The problem. Every line below that has the string "linecap" adds one to the count. Give that count by itself.

#### Information shown ####

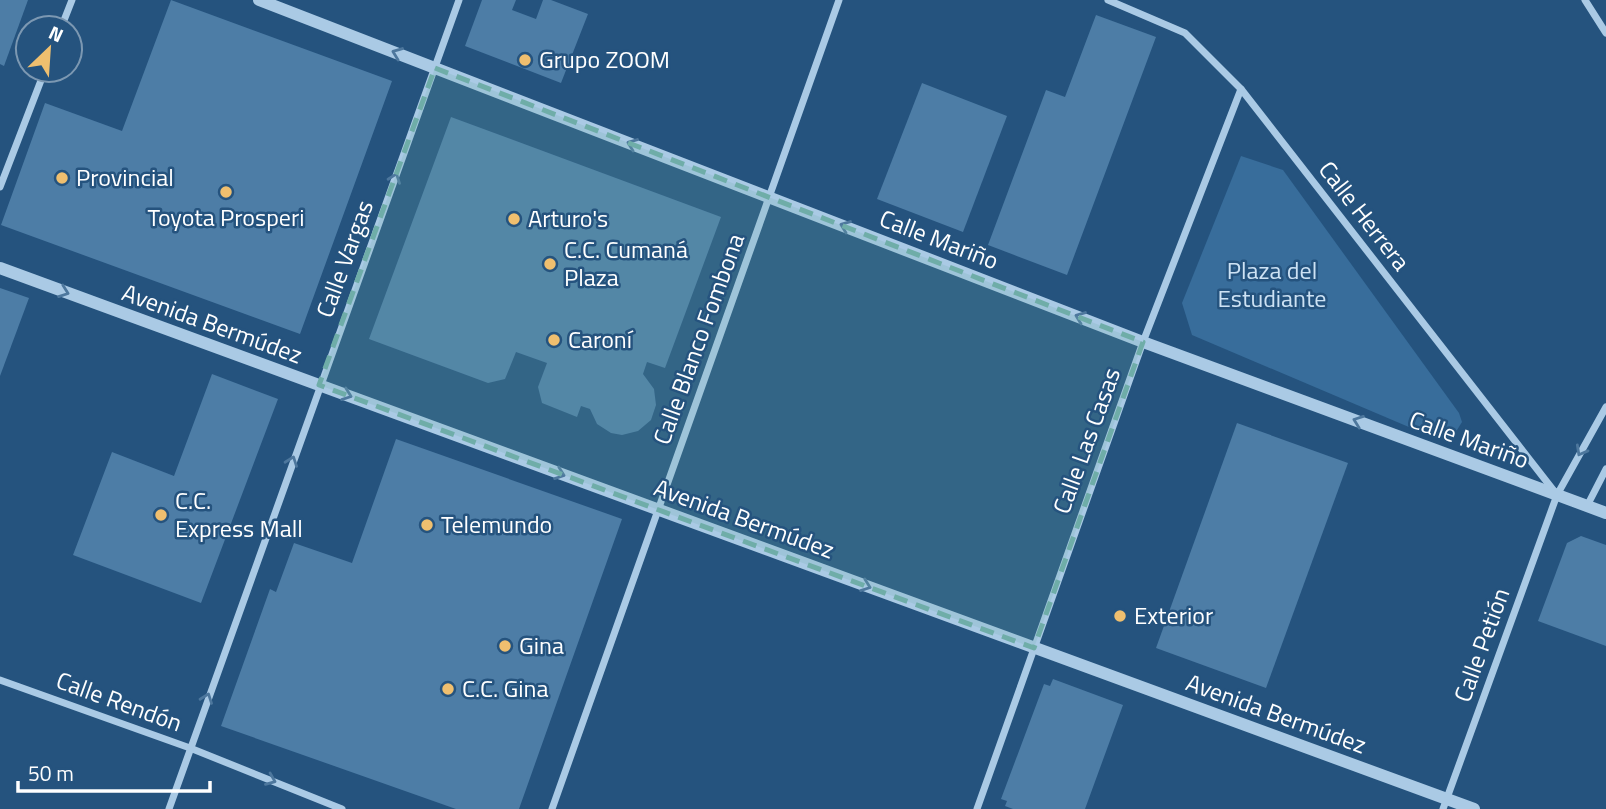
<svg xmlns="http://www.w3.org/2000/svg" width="1606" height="809" viewBox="0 0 1606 809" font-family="'Titillium Web',sans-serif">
  <rect width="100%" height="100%" fill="#25537e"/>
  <polygon fill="#386d9b" points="1241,156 1283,170 1459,413 1462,422 1452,438 1430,436 1192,335 1182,303"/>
  <g fill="#4d7da6">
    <polygon points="0,0 28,0 4,66 0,64"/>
    <polygon points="171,0 392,81 300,334 1,225 45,103 122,131"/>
    <polygon points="482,0 516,0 512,10 536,19 543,0 551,0 588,14 561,83 465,46"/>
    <polygon points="1096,15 1156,37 1067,275 988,245 1046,90 1065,97"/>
    <polygon points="922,83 1007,116 963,232 877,199"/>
    <polygon points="451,117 721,217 665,368 647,362 643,374 654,389 656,405 651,420 638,431 622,435 611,433 597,424 590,409 581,406 577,417 542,403 538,387 547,363 516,352 505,379 488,383 369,339"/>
    <polygon points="0,288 29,298 0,376"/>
    <polygon points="212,374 278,399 201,603 73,555 112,452 174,476"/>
    <polygon points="1237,423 1348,463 1266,688 1156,648"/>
    <polygon points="396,439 622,519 519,809 456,809 221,726 270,589 276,592 294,543 352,563"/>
    <polygon points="1581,536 1606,545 1606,646 1538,621 1567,543"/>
    <polygon points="1053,679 1123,705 1085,809 1013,809 1005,806 1007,801 1001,799 1044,684 1050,686"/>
  </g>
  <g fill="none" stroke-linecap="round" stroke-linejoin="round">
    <g stroke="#aacae5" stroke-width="7">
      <polyline points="1108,0 1185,33 1241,89 1554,491"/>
      <polyline points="1585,0 1606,33"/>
      <polyline points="61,28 72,0"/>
      <polyline points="0,187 45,70"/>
      <polyline points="1587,506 1606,469"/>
      <polyline points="0,680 190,748 342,809"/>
      <polyline points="169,809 459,0"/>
      <polyline points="552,809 839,0"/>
      <polyline points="977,809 1143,342 1241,89"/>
      <polyline points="1443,809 1557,495 1606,407"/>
    </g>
    <g stroke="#aacae5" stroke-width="12">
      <polyline points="259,0 1143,342 1606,513"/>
      <polyline points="0,268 1474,809"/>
    </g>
  </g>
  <defs><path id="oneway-chevron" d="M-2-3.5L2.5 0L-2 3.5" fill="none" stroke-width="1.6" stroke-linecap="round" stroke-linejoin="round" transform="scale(1.75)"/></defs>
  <g stroke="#4d779d">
    <use href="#oneway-chevron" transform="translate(397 53) rotate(-159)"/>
    <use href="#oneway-chevron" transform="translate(632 144) rotate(-159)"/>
    <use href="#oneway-chevron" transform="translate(395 178) rotate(-70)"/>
    <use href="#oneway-chevron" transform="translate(845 226) rotate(-159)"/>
    <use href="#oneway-chevron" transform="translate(64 292) rotate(20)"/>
    <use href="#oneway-chevron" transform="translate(1080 317) rotate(-159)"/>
    <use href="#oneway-chevron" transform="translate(347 395) rotate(20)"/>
    <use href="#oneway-chevron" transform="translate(1358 421) rotate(-160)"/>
    <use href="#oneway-chevron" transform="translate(1581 451) rotate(119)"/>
    <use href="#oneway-chevron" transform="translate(292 461) rotate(-70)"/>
    <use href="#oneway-chevron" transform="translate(560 474) rotate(20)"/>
    <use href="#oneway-chevron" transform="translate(866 586) rotate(20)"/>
    <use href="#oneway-chevron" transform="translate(207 698) rotate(-70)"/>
    <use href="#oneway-chevron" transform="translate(271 780) rotate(22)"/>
  </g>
  <path fill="#6fada8" fill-opacity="0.2" stroke="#6fada8" stroke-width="5" stroke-dasharray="14 9" stroke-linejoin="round" d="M435 68 1143 342 1034 648 319 385Z"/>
  <g fill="#efbf6f" stroke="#25537e" stroke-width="2.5">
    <circle cx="525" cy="60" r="7"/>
    <circle cx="62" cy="178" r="7"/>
    <circle cx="226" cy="192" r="7"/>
    <circle cx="514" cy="219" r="7"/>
    <circle cx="550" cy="264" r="7"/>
    <circle cx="554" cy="340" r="7"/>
    <circle cx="161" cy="515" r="7"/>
    <circle cx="427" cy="525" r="7"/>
    <circle cx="1120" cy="616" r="7"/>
    <circle cx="505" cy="646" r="7"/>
    <circle cx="448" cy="689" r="7"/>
  </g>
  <g text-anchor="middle" stroke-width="5" stroke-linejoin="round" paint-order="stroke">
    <g font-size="24" fill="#fff" stroke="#25537e" text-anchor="start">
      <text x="539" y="68">Grupo ZOOM</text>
      <text x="76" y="186">Provincial</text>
      <text x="226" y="226" text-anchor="middle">Toyota Prosperi</text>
      <text x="528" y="227">Arturo's</text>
      <text x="564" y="258">C.C. Cumaná<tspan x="564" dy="28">Plaza</tspan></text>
      <text x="568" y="348">Caroní</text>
      <text x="175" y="509">C.C.<tspan x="175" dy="28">Express Mall</tspan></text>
      <text x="441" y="533">Telemundo</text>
      <text x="1134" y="624">Exterior</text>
      <text x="519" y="654">Gina</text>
      <text x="462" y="697">C.C. Gina</text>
    </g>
    <g font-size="24" fill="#fff" stroke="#25537e">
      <text transform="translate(1364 216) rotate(52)" y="8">Calle Herrera</text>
      <text transform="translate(939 240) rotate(21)" y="8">Calle Mariño</text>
      <text transform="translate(345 259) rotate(-70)" y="8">Calle Vargas</text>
      <text transform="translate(212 324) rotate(20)" y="8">Avenida Bermúdez</text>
      <text transform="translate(699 339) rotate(-70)" y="8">Calle Blanco Fombona</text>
      <text transform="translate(1469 440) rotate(20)" y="8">Calle Mariño</text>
      <text transform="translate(1087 441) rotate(-70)" y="8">Calle Las Casas</text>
      <text transform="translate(744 519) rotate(20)" y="8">Avenida Bermúdez</text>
      <text transform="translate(1482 645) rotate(-70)" y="8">Calle Petión</text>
      <text transform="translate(119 702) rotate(20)" y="8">Calle Rendón</text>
      <text transform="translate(1276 714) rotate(20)" y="8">Avenida Bermúdez</text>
    </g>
    <g font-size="24" fill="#cde2f4" stroke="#25537e">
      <text x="1272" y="279">Plaza del<tspan x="1272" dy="28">Estudiante</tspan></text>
    </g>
  </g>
  <g transform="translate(49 49) rotate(25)"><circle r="33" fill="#25537e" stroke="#7c98b2" stroke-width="2"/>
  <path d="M0-5L12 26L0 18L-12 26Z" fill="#efbf6f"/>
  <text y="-10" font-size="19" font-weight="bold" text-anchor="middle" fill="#ffffff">N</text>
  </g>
  <path d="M18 781v10h192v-10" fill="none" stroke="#ffffff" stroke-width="3.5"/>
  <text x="28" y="781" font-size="21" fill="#ffffff" stroke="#25537e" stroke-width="5" paint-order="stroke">50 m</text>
</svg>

####

Task solution. 2